Dataset records =

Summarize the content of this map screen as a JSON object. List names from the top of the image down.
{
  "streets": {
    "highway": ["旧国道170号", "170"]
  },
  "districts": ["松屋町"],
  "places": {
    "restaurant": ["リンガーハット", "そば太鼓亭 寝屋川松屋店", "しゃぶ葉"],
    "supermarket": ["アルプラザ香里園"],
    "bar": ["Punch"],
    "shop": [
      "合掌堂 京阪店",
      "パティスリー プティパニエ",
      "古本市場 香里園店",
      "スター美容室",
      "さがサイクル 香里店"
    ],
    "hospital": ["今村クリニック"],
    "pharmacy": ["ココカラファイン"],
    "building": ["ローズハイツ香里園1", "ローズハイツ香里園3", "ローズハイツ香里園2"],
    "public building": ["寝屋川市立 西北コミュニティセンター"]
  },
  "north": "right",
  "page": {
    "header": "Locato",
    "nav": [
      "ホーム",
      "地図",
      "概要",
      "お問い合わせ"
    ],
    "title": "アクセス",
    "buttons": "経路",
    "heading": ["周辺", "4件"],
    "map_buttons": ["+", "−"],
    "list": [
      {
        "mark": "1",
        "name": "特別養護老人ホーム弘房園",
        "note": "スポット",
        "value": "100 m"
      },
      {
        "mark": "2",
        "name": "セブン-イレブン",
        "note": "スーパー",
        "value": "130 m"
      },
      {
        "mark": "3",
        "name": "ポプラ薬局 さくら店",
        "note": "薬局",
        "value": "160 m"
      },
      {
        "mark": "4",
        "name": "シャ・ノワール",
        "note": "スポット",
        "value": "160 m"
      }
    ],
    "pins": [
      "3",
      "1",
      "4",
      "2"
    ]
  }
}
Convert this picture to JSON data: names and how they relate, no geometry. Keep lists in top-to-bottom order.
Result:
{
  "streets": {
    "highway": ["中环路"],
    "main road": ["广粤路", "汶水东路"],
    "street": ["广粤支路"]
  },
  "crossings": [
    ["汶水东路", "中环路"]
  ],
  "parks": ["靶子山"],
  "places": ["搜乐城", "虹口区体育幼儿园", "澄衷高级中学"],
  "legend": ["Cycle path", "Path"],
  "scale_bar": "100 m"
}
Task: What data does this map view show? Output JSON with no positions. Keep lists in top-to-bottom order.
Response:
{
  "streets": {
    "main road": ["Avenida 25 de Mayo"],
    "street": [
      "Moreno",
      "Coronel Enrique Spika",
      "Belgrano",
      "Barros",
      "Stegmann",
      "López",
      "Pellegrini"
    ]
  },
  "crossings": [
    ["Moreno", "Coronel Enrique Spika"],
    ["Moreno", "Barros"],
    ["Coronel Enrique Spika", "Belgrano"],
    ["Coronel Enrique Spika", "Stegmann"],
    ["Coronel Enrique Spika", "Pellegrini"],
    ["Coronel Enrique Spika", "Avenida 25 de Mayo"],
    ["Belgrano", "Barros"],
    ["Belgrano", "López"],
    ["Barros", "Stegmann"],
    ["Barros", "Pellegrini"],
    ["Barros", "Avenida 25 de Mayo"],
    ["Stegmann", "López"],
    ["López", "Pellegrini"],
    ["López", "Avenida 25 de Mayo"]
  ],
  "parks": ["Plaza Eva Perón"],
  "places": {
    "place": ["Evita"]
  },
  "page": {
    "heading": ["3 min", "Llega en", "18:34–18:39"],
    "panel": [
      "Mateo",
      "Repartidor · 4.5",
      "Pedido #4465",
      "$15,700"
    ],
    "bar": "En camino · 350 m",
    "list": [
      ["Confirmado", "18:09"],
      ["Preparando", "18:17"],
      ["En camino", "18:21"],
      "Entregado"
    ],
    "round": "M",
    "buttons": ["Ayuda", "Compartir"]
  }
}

Problem description =
Please print the listing exactly, keeping each line as it is.

Answer for this exercise =
Summarize the content of this map screen as a JSON object. List names from the top of the image down.
{
  "streets": {
    "highway": ["旧国道170号", "170"]
  },
  "districts": ["松屋町"],
  "places": {
    "restaurant": ["リンガーハット", "そば太鼓亭 寝屋川松屋店", "しゃぶ葉"],
    "supermarket": ["アルプラザ香里園"],
    "bar": ["Punch"],
    "shop": [
      "合掌堂 京阪店",
      "パティスリー プティパニエ",
      "古本市場 香里園店",
      "スター美容室",
      "さがサイクル 香里店"
    ],
    "hospital": ["今村クリニック"],
    "pharmacy": ["ココカラファイン"],
    "building": ["ローズハイツ香里園1", "ローズハイツ香里園3", "ローズハイツ香里園2"],
    "public building": ["寝屋川市立 西北コミュニティセンター"]
  },
  "north": "right",
  "page": {
    "header": "Locato",
    "nav": [
      "ホーム",
      "地図",
      "概要",
      "お問い合わせ"
    ],
    "title": "アクセス",
    "buttons": "経路",
    "heading": ["周辺", "4件"],
    "map_buttons": ["+", "−"],
    "list": [
      {
        "mark": "1",
        "name": "特別養護老人ホーム弘房園",
        "note": "スポット",
        "value": "100 m"
      },
      {
        "mark": "2",
        "name": "セブン-イレブン",
        "note": "スーパー",
        "value": "130 m"
      },
      {
        "mark": "3",
        "name": "ポプラ薬局 さくら店",
        "note": "薬局",
        "value": "160 m"
      },
      {
        "mark": "4",
        "name": "シャ・ノワール",
        "note": "スポット",
        "value": "160 m"
      }
    ],
    "pins": [
      "3",
      "1",
      "4",
      "2"
    ]
  }
}
Convert this picture to JSON data: names and how they relate, no geometry. Keep lists in top-to-bottom order.
Result:
{
  "streets": {
    "highway": ["中环路"],
    "main road": ["广粤路", "汶水东路"],
    "street": ["广粤支路"]
  },
  "crossings": [
    ["汶水东路", "中环路"]
  ],
  "parks": ["靶子山"],
  "places": ["搜乐城", "虹口区体育幼儿园", "澄衷高级中学"],
  "legend": ["Cycle path", "Path"],
  "scale_bar": "100 m"
}
Task: What data does this map view show? Output JSON with no positions. Keep lists in top-to-bottom order.
Response:
{
  "streets": {
    "main road": ["Avenida 25 de Mayo"],
    "street": [
      "Moreno",
      "Coronel Enrique Spika",
      "Belgrano",
      "Barros",
      "Stegmann",
      "López",
      "Pellegrini"
    ]
  },
  "crossings": [
    ["Moreno", "Coronel Enrique Spika"],
    ["Moreno", "Barros"],
    ["Coronel Enrique Spika", "Belgrano"],
    ["Coronel Enrique Spika", "Stegmann"],
    ["Coronel Enrique Spika", "Pellegrini"],
    ["Coronel Enrique Spika", "Avenida 25 de Mayo"],
    ["Belgrano", "Barros"],
    ["Belgrano", "López"],
    ["Barros", "Stegmann"],
    ["Barros", "Pellegrini"],
    ["Barros", "Avenida 25 de Mayo"],
    ["Stegmann", "López"],
    ["López", "Pellegrini"],
    ["López", "Avenida 25 de Mayo"]
  ],
  "parks": ["Plaza Eva Perón"],
  "places": {
    "place": ["Evita"]
  },
  "page": {
    "heading": ["3 min", "Llega en", "18:34–18:39"],
    "panel": [
      "Mateo",
      "Repartidor · 4.5",
      "Pedido #4465",
      "$15,700"
    ],
    "bar": "En camino · 350 m",
    "list": [
      ["Confirmado", "18:09"],
      ["Preparando", "18:17"],
      ["En camino", "18:21"],
      "Entregado"
    ],
    "round": "M",
    "buttons": ["Ayuda", "Compartir"]
  }
}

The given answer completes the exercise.